Further research can be done to determine the relationship of the frequency of the DMTA test to the tensile test. In this way, another model can also be designed to predict the fatigue behavior of SFRP. It would be interesting to develop a similar model for continuous fiber-reinforced composites and other matrices. The approach of the model will remain the same if the matrix material changes except for some modifications in the mathematical functions. Similarly, an analytical model for other loading conditions can also be developed, for example, compression or shear loading. Since this model has thickness as an independent variable, layer-wise mechanical properties for injection-molded specimens can also be extracted [6].

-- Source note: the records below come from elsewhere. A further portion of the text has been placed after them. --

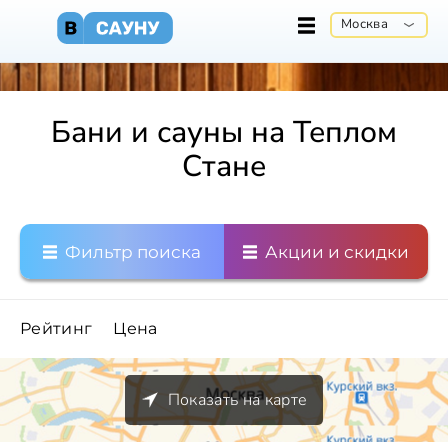
Москва
Бани и сауны на Теплом
Стане
Фильтр поиска
Акции и скидки
Рейтинг
Цена
Показать на карте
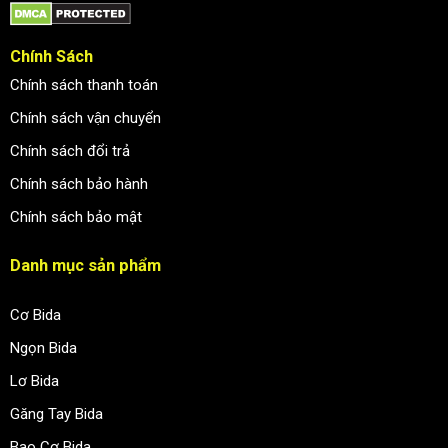
Chính Sách
Chính sách thanh toán
Chính sách vận chuyển
Chính sách đổi trả
Chính sách bảo hành
Chính sách bảo mật
Danh mục sản phẩm
Cơ Bida
Ngọn Bida
Lơ Bida
Găng Tay Bida
Bao Cơ Bida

In engineering design, the stiffness, strength, yield strength, and ultimate strain are more important than the fracture strain. In most of the cases, a component is designed until the yield strain of the material with a factor of safety. Hence, this model provides these values with high accuracy, which is suitable for component development. This model can be inserted in FEA. In-situ material data provided from this analytical model according to the change in the testing environment can be mapped in each finite element. This will help the simulation engineer to design economical and reliable SFRP parts.